→ ZITIERTE PASSAGE:
┄┄┄┄┄┄┄┄┄┄┄┄┄┄┄┄┄┄┄┄

© JUNGE FREIHEIT Verlag GmbH & Co.  www.jungefreiheit.de    24/99 11. Juni 1999


Europa-Wahl: Republikaner-Chef Rolf Schlierer über die Chancen seiner eurokritischen Partei
"CDU hält Kampagne nicht durch"
Dieter Stein

Herr Dr. Schlierer, welche Auswirkungen haben die Friedensgespräche zwischen der Nato und den Serben auf die Europawahl?

Schlierer: Es steht heute noch nicht fest, ob die Friedensverhandlungen überhaupt fortgeführt werden können. Es ist nicht sicher, ob es in dieser Woche zu einem wirklichen Waffenstillstand kommen wird. Ich befürchte, daß der Konflikt auf dem Balkan die Wahrnehmung der Europawahl erschwert. Es könnte dazu führen, daß wir, wie in Bremen, eine sehr niedrige Wahlbeteiligung bekommen.

Sie haben Ihren Wahlkampf ja auch gegen den Krieg auf dem Balkan gemacht.

Schlierer: Wir haben mit dem Slogan "Die Nato bombt – Deutschland zahlt" darauf hingewiesen, daß der Krieg nicht nur völkerrechtswidrig ist, sondern uns wieder einmal in die Zahlmeisterrolle manövriert, die wir ja schon in Europa innehaben. Die Ankündigungen der Bundesregierung machen deutlich, daß wir mit erheblichen finanziellen Lasten zu rechnen haben. Das ist ein Thema, welches auch im Sinne der Lastenteilung, wie sie im Amsterdamer Vertrag festgeschrieben wurde, in Europa eine Rolle spielen wird.

┄┄┄┄┄┄┄┄┄┄┄┄┄┄┄┄┄┄┄┄

→ AUFGABE:
Stimmen diese Aussagen mit dem Interview überein? 1. Schlierer hält einen wirklichen Waffenstillstand in dieser Woche für sicher. 2. Schlierer hält eine sehr niedrige Wahlbeteiligung wie in Bremen für möglich. 3. Im Wahlkampf seiner Partei wurde der Slogan „Die Nato bombt – Deutschland zahlt“ verwendet. Antworten Sie jeweils mit Ja oder Nein und zitieren Sie die entscheidenden Worte wörtlich. Die Aufzeichnungen sind eigenständiges Material und gehören nicht zum Interview.

┄┄┄┄┄┄┄┄┄┄┄┄┄┄┄┄┄┄┄┄

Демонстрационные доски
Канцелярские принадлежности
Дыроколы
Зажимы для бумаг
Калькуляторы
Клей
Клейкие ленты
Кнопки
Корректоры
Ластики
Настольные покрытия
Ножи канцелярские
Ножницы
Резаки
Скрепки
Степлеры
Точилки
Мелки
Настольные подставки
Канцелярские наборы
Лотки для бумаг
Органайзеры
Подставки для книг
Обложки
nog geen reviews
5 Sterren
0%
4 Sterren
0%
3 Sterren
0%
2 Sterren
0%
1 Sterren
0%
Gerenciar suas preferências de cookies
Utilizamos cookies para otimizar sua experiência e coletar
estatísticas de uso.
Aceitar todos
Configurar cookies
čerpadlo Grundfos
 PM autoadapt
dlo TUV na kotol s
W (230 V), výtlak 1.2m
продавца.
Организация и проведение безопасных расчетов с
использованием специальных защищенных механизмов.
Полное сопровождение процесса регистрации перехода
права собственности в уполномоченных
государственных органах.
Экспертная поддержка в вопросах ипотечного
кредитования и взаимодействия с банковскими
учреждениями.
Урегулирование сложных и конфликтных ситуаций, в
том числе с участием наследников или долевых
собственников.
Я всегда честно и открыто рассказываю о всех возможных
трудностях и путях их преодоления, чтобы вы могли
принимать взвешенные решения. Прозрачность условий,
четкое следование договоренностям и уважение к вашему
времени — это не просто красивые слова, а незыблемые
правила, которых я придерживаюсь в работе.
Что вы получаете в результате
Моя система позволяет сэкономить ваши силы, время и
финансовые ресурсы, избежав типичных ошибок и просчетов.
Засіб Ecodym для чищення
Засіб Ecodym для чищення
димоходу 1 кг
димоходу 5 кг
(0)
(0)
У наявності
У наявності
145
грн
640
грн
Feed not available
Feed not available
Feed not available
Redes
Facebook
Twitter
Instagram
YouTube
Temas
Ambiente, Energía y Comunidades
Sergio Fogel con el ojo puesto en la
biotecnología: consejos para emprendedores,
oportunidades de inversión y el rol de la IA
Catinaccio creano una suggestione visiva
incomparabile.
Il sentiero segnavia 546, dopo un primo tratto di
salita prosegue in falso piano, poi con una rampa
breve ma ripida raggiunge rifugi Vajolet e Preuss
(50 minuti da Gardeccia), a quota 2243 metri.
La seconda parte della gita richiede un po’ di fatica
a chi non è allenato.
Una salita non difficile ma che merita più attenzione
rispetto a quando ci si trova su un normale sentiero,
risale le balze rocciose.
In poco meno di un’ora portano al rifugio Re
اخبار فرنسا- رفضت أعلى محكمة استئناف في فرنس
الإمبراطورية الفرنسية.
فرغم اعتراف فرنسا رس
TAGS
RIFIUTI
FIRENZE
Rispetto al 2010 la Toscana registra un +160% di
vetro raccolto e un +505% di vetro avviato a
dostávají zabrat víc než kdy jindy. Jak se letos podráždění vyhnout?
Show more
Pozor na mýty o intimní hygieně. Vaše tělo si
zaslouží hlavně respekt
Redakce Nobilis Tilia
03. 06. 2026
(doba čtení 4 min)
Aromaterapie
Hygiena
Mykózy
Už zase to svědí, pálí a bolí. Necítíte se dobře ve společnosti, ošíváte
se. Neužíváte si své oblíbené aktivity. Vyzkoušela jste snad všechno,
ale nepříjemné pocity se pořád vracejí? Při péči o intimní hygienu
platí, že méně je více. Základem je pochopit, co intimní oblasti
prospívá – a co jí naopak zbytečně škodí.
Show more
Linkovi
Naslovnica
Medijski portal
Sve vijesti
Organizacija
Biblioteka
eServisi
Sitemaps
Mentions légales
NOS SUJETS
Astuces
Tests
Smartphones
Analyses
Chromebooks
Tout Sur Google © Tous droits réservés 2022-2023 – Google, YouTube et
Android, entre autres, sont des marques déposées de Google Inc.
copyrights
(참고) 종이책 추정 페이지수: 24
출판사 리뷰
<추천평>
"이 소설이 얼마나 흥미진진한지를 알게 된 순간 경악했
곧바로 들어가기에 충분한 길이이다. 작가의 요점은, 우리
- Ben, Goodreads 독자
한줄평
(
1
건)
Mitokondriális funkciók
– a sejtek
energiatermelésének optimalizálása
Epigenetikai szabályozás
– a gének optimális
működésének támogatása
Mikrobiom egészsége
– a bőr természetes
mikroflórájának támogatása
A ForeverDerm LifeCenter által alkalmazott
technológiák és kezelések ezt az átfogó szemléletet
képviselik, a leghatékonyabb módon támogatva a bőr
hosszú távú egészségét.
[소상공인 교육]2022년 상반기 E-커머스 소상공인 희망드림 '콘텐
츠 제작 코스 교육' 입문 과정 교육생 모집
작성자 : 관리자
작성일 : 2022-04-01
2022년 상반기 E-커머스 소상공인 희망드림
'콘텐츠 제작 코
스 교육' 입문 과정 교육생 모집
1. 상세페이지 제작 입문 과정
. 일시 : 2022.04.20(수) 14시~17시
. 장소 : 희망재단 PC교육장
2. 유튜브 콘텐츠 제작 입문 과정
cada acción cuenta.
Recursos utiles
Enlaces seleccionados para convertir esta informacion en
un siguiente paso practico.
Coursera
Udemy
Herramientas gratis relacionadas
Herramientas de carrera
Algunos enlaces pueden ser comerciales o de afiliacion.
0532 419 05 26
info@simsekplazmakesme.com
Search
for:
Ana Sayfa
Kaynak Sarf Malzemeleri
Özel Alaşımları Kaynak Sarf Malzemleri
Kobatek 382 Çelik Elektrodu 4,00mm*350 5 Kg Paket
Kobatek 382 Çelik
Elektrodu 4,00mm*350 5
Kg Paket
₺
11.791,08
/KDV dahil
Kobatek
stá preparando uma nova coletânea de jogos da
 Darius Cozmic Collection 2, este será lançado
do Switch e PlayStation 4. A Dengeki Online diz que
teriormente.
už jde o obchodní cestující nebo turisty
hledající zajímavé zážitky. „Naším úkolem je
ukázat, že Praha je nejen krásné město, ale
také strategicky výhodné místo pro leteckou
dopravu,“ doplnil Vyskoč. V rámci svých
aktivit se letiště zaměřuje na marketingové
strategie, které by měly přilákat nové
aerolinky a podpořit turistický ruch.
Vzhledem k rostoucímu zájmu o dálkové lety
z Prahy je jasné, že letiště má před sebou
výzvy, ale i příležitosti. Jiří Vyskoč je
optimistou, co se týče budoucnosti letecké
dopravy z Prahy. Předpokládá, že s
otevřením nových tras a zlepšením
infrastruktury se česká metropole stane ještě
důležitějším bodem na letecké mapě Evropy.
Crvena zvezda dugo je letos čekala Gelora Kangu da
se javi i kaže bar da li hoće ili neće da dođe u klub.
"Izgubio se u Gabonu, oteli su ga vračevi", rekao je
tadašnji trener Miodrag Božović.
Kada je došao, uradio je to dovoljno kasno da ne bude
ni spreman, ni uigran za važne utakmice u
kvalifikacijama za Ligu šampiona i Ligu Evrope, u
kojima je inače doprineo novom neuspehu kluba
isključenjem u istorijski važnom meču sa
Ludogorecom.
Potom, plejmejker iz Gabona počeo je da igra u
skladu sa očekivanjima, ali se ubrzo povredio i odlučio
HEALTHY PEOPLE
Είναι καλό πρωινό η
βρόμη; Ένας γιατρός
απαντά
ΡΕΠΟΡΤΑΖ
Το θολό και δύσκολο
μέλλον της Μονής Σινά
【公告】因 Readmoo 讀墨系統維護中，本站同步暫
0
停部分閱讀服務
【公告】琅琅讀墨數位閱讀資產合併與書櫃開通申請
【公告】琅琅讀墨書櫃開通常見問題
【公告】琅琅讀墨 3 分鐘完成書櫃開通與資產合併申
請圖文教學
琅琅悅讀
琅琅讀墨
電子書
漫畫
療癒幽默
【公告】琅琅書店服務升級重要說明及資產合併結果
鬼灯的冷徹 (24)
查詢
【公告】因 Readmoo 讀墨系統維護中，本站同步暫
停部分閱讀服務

┄┄┄┄┄┄┄┄┄┄┄┄┄┄┄┄┄┄┄┄

→ LÖSUNG:
1. Nein: „Es ist nicht sicher, ob es in dieser Woche zu einem wirklichen Waffenstillstand kommen wird.“
2. Ja: „Es könnte dazu führen, daß wir, wie in Bremen, eine sehr niedrige Wahlbeteiligung bekommen.“
3. Ja: „Wir haben mit dem Slogan "Die Nato bombt – Deutschland zahlt" darauf hingewiesen“